Нужно было лишь сузить круг.
Нужно
Нужно… держаться подальше от неё. По какой бы то ни было причине.
—
Юнха принялась за работу. Упругое пространство за полками будто стало шире и глубже. И намного податливее, само проталкивало в ладонь Юнха то, что требовалось прочитать.
Внутренние документы Фантасмагории до безумия походили на документооборот самой обычной, только по-настоящему огромной компании. Но стоило проникнуться такой иллюзией, как тут же мелькало нечто, из ряда вон выбивающееся. Свиток, обёрнутый в шёлк, — старый-старый договор, исполнившийся спустя века. Или запаянные в стекло клочки, на каждом — иероглиф ханчжа или вовсе незнакомый символ, не встречающийся больше в языках людей; всё вместе — уничтоженное давным-давно спасение для одного и проклятье для другого.
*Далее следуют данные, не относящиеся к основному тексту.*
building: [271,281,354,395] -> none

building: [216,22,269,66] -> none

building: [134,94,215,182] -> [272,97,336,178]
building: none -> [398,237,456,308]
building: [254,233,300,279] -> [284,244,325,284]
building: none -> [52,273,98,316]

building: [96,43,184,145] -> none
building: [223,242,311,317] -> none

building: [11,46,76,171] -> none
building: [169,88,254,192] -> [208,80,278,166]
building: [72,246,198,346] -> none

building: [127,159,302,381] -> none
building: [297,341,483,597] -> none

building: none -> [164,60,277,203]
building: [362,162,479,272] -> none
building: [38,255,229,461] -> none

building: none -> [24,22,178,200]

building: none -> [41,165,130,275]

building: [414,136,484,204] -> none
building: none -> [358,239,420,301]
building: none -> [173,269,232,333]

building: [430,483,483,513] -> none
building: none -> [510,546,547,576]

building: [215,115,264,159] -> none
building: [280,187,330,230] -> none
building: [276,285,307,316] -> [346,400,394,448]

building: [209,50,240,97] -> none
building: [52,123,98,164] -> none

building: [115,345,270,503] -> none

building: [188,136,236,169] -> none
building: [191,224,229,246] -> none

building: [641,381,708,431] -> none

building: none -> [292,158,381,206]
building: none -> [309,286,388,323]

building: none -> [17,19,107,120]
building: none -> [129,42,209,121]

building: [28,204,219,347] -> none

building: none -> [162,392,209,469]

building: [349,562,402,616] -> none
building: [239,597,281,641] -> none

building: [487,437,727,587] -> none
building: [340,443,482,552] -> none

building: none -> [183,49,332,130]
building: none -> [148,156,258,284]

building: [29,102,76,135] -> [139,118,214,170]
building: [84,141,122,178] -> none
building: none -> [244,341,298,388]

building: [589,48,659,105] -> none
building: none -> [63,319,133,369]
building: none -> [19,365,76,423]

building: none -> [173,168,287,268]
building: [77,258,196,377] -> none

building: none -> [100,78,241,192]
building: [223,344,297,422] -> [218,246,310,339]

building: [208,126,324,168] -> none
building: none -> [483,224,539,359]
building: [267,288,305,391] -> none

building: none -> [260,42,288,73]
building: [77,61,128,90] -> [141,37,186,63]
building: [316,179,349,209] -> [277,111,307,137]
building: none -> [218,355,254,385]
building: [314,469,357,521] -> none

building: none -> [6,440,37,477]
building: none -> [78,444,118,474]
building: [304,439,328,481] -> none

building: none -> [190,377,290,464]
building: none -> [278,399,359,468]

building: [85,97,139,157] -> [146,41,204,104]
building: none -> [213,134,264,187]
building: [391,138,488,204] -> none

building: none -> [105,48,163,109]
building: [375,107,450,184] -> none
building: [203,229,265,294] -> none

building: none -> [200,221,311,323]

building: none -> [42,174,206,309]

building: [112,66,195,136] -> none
Юнха ощущала лучше ту грань, за которую обещала не переходить. Теперь она решила, что это похоже на вождение: нужно соблюдать правила, особенно ограничение скорости. Если делать всё чётко, никуда не врежешься.
Она шла от настоящего к прошлому, обратно по руслам гнилых рек, не выбирала ничего и не оценивала, лишь давала событиям проплывать мимо цветными образами, а некоторым позволяла укрепиться, обрести плоть. Она рассматривала родившееся и иногда задавала вопросы.
И получала ответы — но не в словах, а в новых узелках событий. В виде указания пути.
Перемены начались более сорок лет назад, Мун прав. Они разлились по Ёксамдону.
Но их корень, их материнское лоно, их питательный источник были где-то ещё.
Мун и в этом оказался прав: существовало нечто.
Система, которую нельзя разглядеть, если ты не рождена именно для этого. «И значит, — подумала Юнха, — кто-то в самом деле привёл меня сюда не просто так. Может быть, кто-то даже создал меня, обстоятельства моего рождения, свил нити — пути всех, кто связан со мной. Может быть.
Как бы то ни было, я вижу то, что нужно увидеть».
Клубящуюся тень и её сверкающие глаза.
—
Ли Кын понял, что он великий манипулятор, когда через чатик с червями смог приманить их в своё логово.
Здесь он был сильнее и знал каждый уголок (хотя это и было просто одно большое пространство, быстровозводимый сарай, полный прекрасного пара). А черви всё равно согласились прийти.
Ладно, Кын уговаривал их почти два дня. В мире людей закончилась рабочая неделя, миновали пьяная пятница и похмельная суббота. Кын обдумывал реплики, как шахматные ходы. Ответы от червей тоже приходили не сразу.
Это была партия, к концу которой оба игрока поверили, что вот-вот выиграют.
Прав был, разумеется, Ли Кын. Он почти в этом не сомневался.
Но на всякий случай — на тот один шанс из тысячи, нет десяти тысяч, что прав не он, — приготовил путь отступления. Символы, позволяющие ему бежать, были начертаны и ждали лишь оживляющего разряда.
В ночь с выходного на выходной черви соизволили явиться.
Кын смотрел, как они проникают в его дом: через приветливо открытую дверь.